[BEGIN DATA RECORDS]
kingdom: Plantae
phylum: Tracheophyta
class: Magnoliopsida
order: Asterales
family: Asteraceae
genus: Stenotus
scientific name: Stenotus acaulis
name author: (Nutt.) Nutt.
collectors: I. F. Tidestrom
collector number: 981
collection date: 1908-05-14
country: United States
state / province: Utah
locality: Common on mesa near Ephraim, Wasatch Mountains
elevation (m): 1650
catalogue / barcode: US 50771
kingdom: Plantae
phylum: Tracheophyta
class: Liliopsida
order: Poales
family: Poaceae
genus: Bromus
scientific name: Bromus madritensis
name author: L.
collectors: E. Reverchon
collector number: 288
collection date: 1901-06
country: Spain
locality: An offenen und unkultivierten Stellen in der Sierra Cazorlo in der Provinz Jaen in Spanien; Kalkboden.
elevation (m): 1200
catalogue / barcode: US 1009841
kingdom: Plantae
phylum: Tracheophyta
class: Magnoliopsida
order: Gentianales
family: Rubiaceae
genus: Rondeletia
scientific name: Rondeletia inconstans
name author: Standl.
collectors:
[END DATA RECORDS]
WORK TO DO
Reproduce every line of the records above word for word.

EXERCISE RESPONSE
kingdom: Plantae
phylum: Tracheophyta
class: Magnoliopsida
order: Asterales
family: Asteraceae
genus: Stenotus
scientific name: Stenotus acaulis
name author: (Nutt.) Nutt.
collectors: I. F. Tidestrom
collector number: 981
collection date: 1908-05-14
country: United States
state / province: Utah
locality: Common on mesa near Ephraim, Wasatch Mountains
elevation (m): 1650
catalogue / barcode: US 50771
kingdom: Plantae
phylum: Tracheophyta
class: Liliopsida
order: Poales
family: Poaceae
genus: Bromus
scientific name: Bromus madritensis
name author: L.
collectors: E. Reverchon
collector number: 288
collection date: 1901-06
country: Spain
locality: An offenen und unkultivierten Stellen in der Sierra Cazorlo in der Provinz Jaen in Spanien; Kalkboden.
elevation (m): 1200
catalogue / barcode: US 1009841
kingdom: Plantae
phylum: Tracheophyta
class: Magnoliopsida
order: Gentianales
family: Rubiaceae
genus: Rondeletia
scientific name: Rondeletia inconstans
name author: Standl.
collectors:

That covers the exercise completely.